Let's analyze Karim's work step by step to identify where he made an error.
-
Step 1: Karim rewrites the equation \(x^2 + 5x - 24 = 0\) as \(x^2 + 8x + (-3x) - 24 = 0\).
- The error here is that \(8 - 3\) does not equal \(5\). The correct way to break down the \(5x\) term would be to find two numbers that multiply to \(-24\) (the constant term) and add up to \(5\). The two numbers that work are \(8\) and \(-3\), but this should be expressed correctly.
-
Step 2: He groups the terms as \((x^2 + 8x) + (-3x - 24) = 0\).
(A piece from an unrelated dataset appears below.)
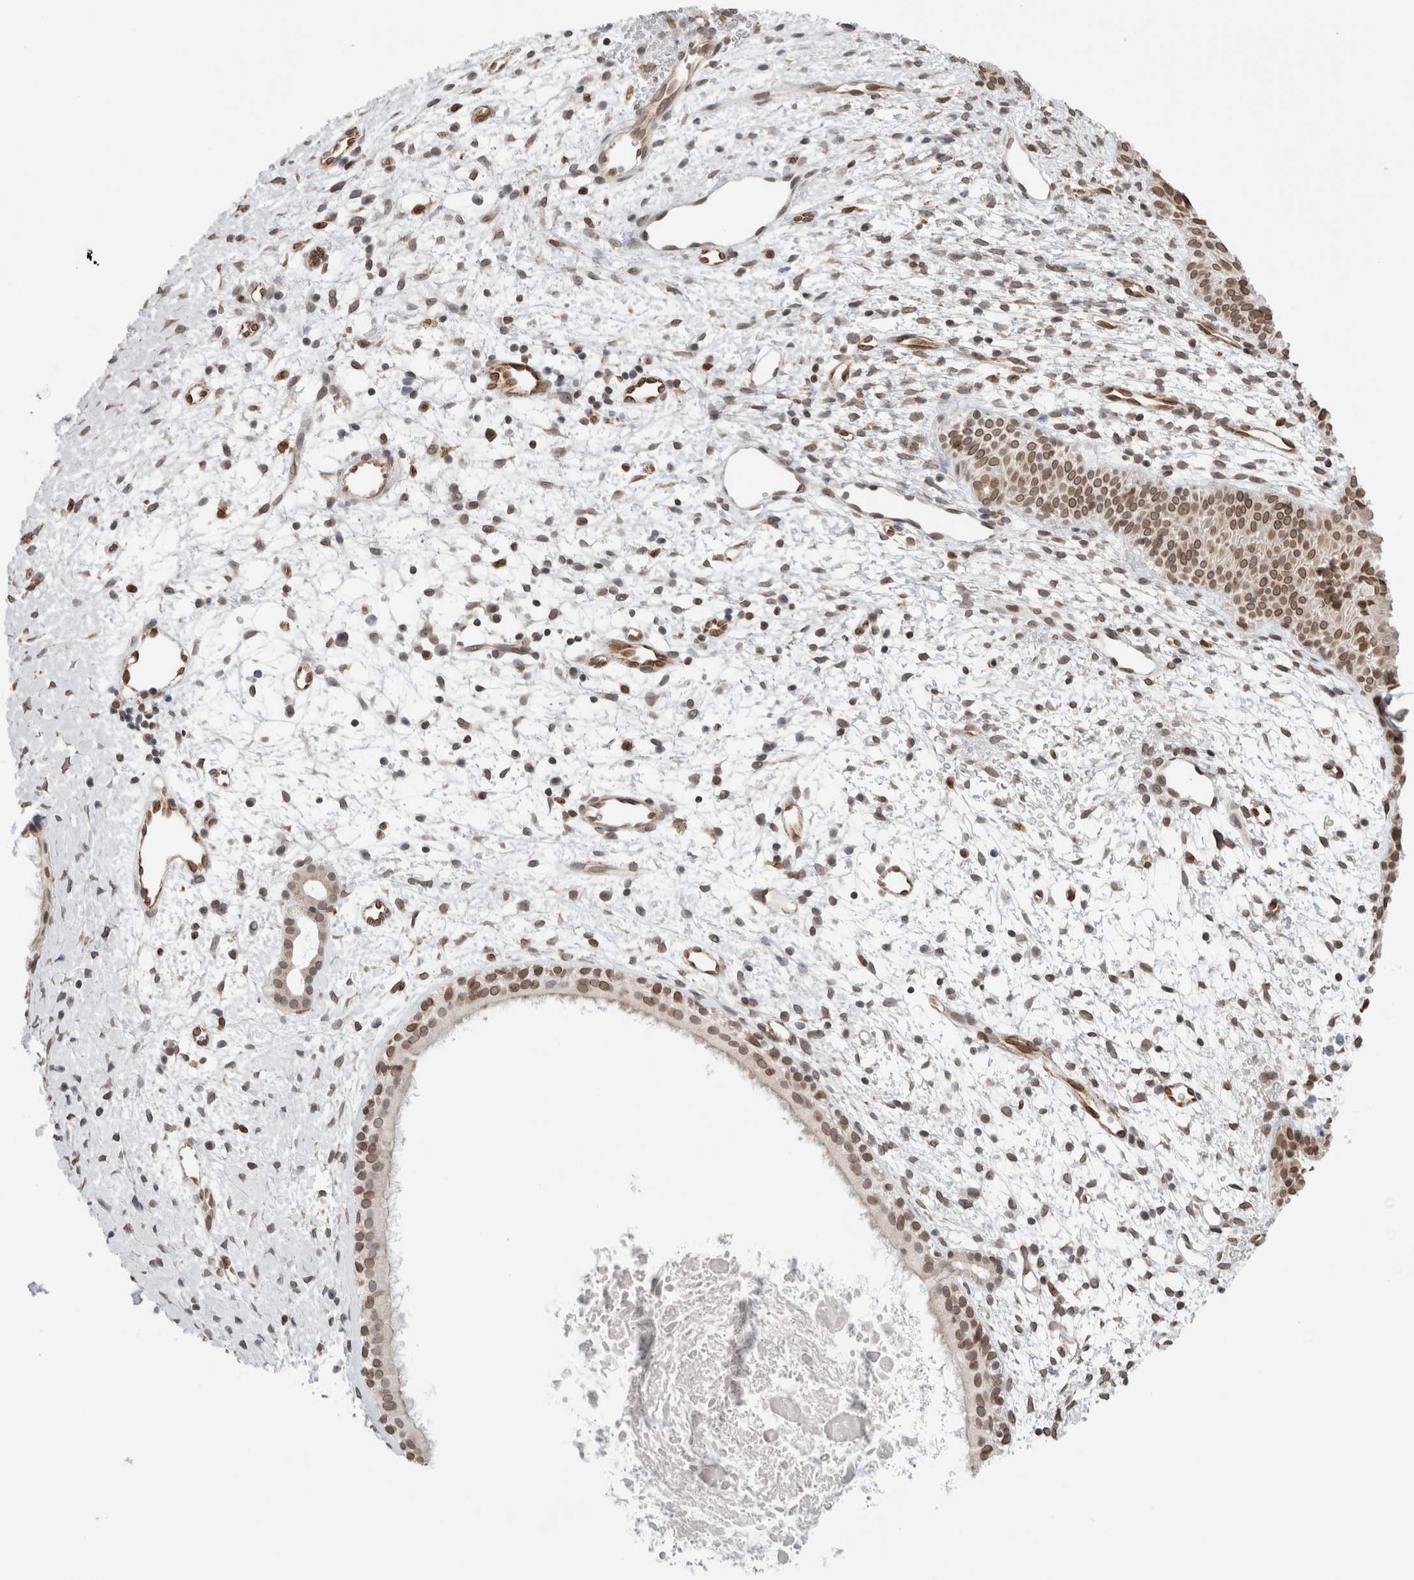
{"staining": {"intensity": "moderate", "quantity": ">75%", "location": "cytoplasmic/membranous,nuclear"}, "tissue": "nasopharynx", "cell_type": "Respiratory epithelial cells", "image_type": "normal", "snomed": [{"axis": "morphology", "description": "Normal tissue, NOS"}, {"axis": "topography", "description": "Nasopharynx"}], "caption": "The photomicrograph shows staining of normal nasopharynx, revealing moderate cytoplasmic/membranous,nuclear protein expression (brown color) within respiratory epithelial cells.", "gene": "RBMX2", "patient": {"sex": "male", "age": 22}}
- This grouping is not valid since the first step itself was incorrect. It should have been \(x^2 + 8x - 3x - 24\).
-
Step 3: He factorizes this expression as \(x(x + 8) + 3(x + 8) = 0\).
- This step seems to follow from the previous incorrect step, which means if his previous step was wrong, so is this one.
-
Step 4: He factors it to \((x + 8)(x + 3) = 0\).
- This also follows from the incorrect factorization of the previous steps.
-
Step 5: Finally, he finds the roots \(x + 8 = 0\) or \(x + 3 = 0\), giving \(x = -8\) or \(x = -3\).
- These roots would be valid if the previous steps were valid, but since they stem from an earlier mistake, they are incorrect.
Conclusion: The first error occurs in Step 1, where he incorrectly rewrites the equation and splits the \(5x\) into \(8x\) and \(-3x\). The correct approach should not have added \(8x\) in the first place. He needed to adequately break down \(5x\) as \(8x - 3x\) but following the proper structure to lead towards factoring.